Answer these from the text on blockchain data storage, one line each:
(a) What do the involvement of intermediaries and third parties lead to?
(b) Which blockchain framework addresses the challenges of permissioned (private) networks?
(c) What technique is named as one method for increasing scalability?

====== Provided text ======

All projects are similar in the way as they are trying to provide decentralized storage, but existing solutions are controlled by centralized third party and are mainly commercial applications. The data stored are available to intermediaries who are providing services. The involvement of intermediaries and third parties leads to an increase in operational and transnational costs and lack of security which makes the system vulnerable.

Hyperledger Sawtooth is also a blockchain framework used in developing and running applications in a distributed manner smoothly [13]. Sawtooth also addresses the challenges of permissioned (private) networks. Sawtooth clusters with different approval can be implemented quickly. No central service may leak transaction trends or other classified details. Sawtooth Blockchain can help to provide efficient data storage and access framework for many private and small organizations and applications [2].

Despite, all good blockchain systems are facing scalability issues. Due to a number of scalability issues and limited on-chain storage capacity, the feasibility of such a blockchain-based data network is restricted [27]. A variety of methods have been suggested to increase scalability while maintaining decentralization and security in this regard. Sharding technique is one of it.

====== Stored data ======

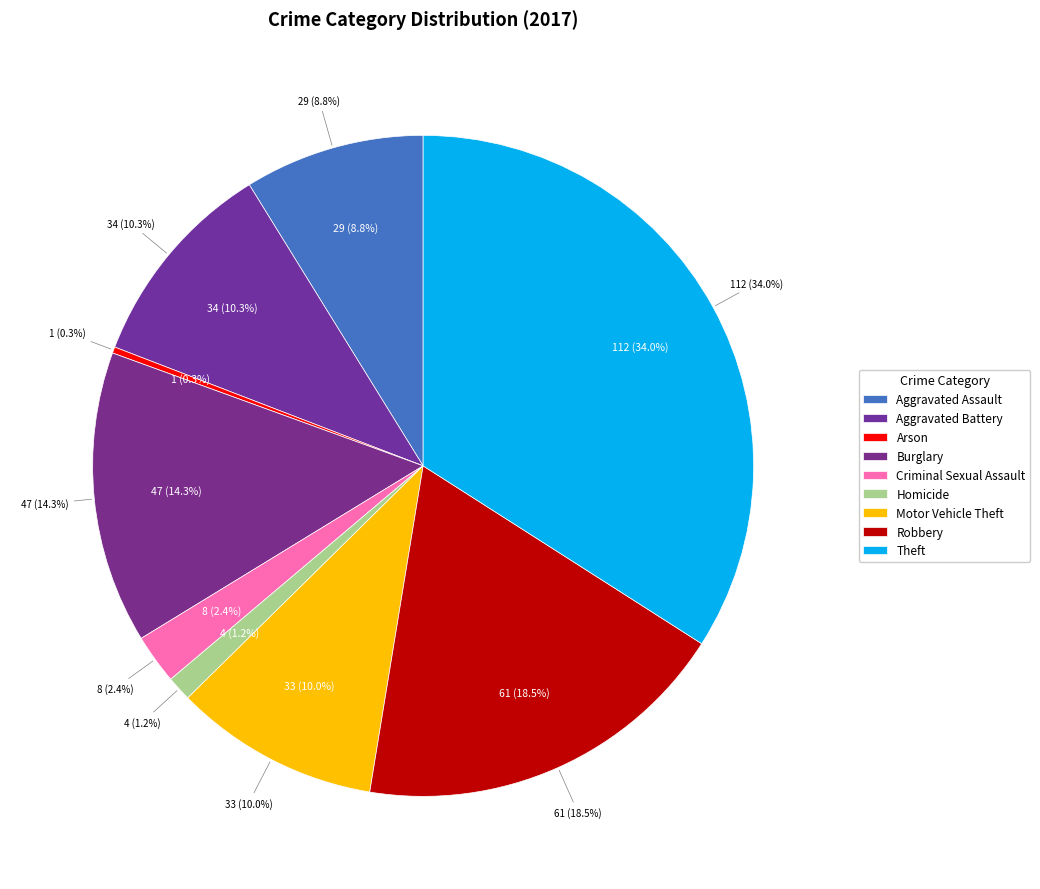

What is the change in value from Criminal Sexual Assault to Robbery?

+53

======

## Answer for the task:
(a) An increase in operational and transnational costs and a lack of security, which makes the system vulnerable.
(b) Hyperledger Sawtooth.
(c) Sharding.